開店した釣り道具店が大繁盛し、かねてからの釣りの友人である富沢さんに声がかかった。名古屋で会社勤めをしていた富沢さんも二つ返事で平成元年にやって来た。2人は漁協への組合員登録を経て、1・5トンの漁船で沿岸の漁に出る運びとなる。これが今日の第二大興丸を駆ってのキンメダイ漁のスタートだった。
「いまでこそ八丈島や伊豆の漁船も7割ほどが電動リールを採用するようになったが、私たちが14~15年前に電動リールを使っていた頃は漁船での使用は皆無で、ほとんどが漁船に固定された機械式のラインローラーでした」と舛井さん。
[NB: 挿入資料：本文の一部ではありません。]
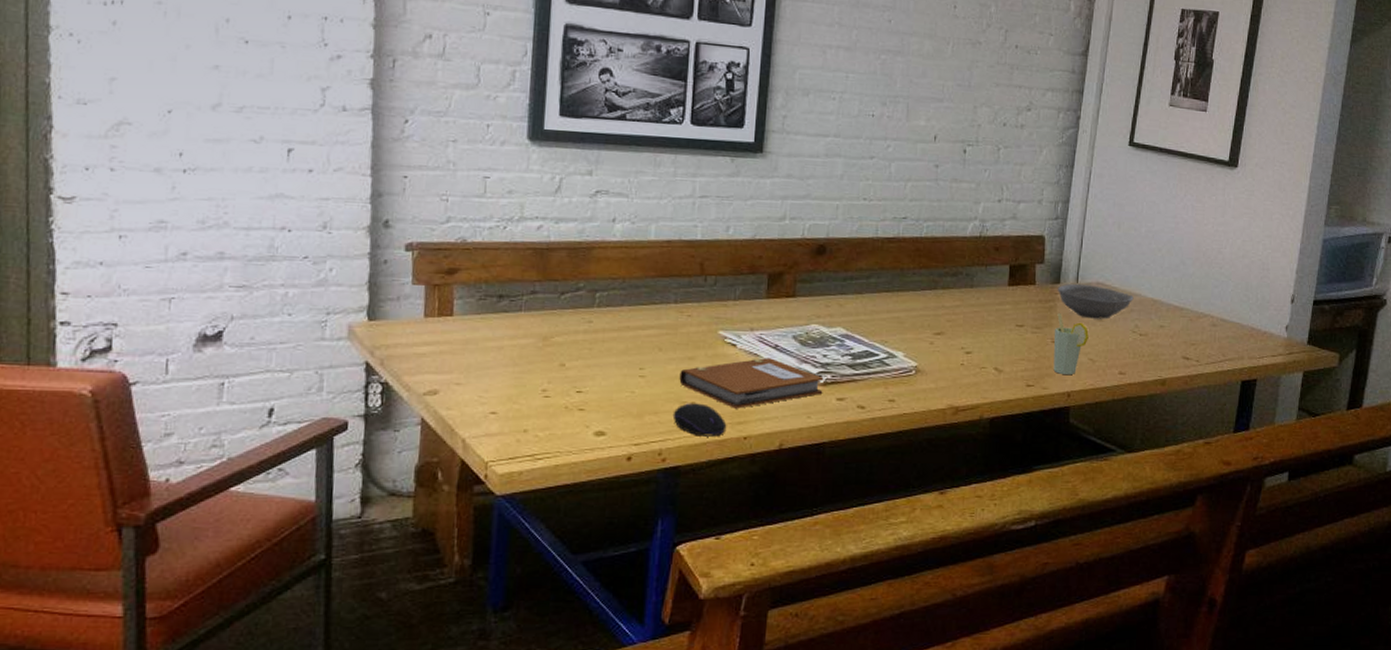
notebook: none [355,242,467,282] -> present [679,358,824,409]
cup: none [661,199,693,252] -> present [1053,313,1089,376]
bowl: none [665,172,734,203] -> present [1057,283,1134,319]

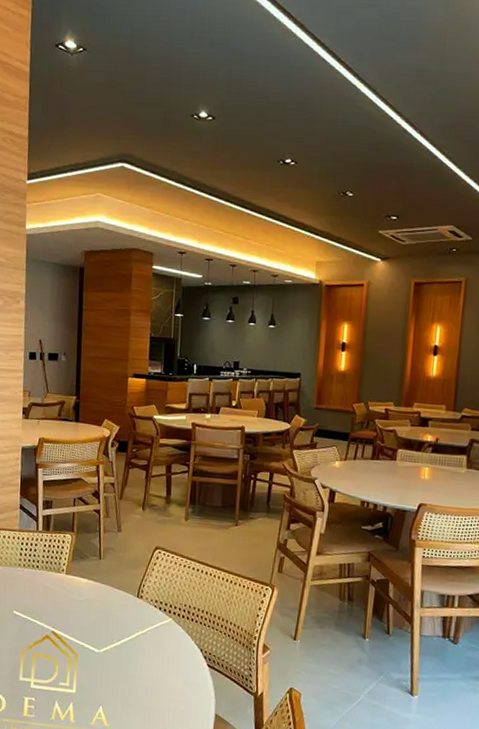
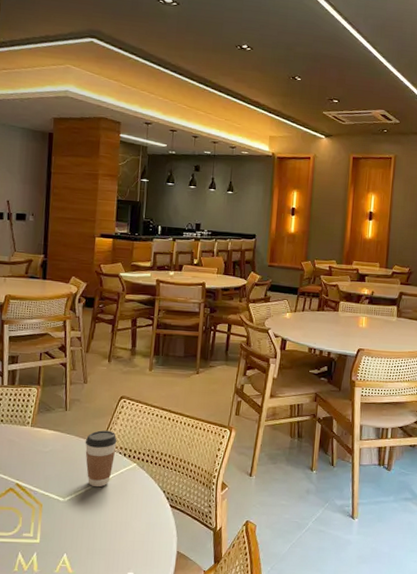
coffee cup: none [119,581,152,641] -> present [85,430,117,488]

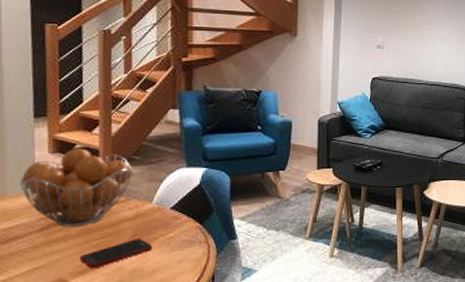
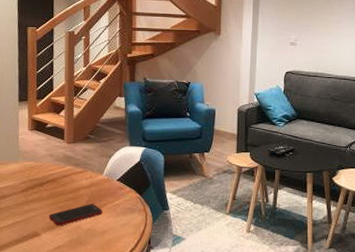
fruit basket: present [20,147,133,227] -> none [8,126,89,191]

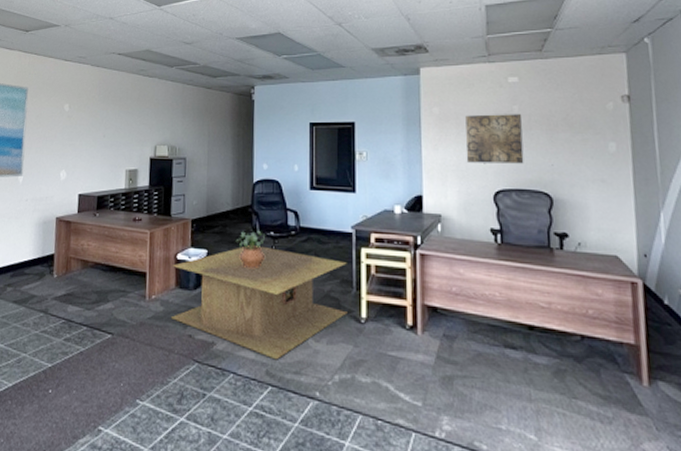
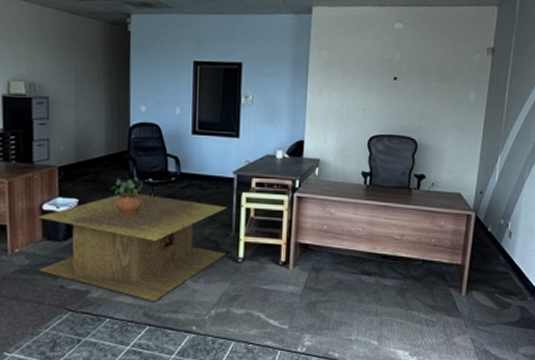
wall art: present [465,114,524,164] -> none [347,60,401,111]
ラインローラーでの道糸は太いが、電動リールに使用される道糸は極限まで細いものが求められる。道糸が細いぶんだけ波や風の抵抗が少なく、安定した釣り針の状態を保てることになり、当然それは漁獲量に好結果をもたらすことになる。いま、1航海で揚げられる平均700~800キロのキンメダイの実績は漁協で群を抜き、トップクラスに君臨する。
現在、釣り道具店は奥様と従業員に完全にまかせている。富沢さんにはお子様がおらず、舛井さんのご長男は自ら選んだ道を進んでいるから後継者はいない。
まだまだ現役だと胸を張り、第二大興丸の2人の船主は今日も黒潮の果てまでキンメダイを追いかけている。
水揚げされたキンメダイは底に氷を敷いて鮮度を保つ。
漁場では舷に常時3本の電動リールが固定される。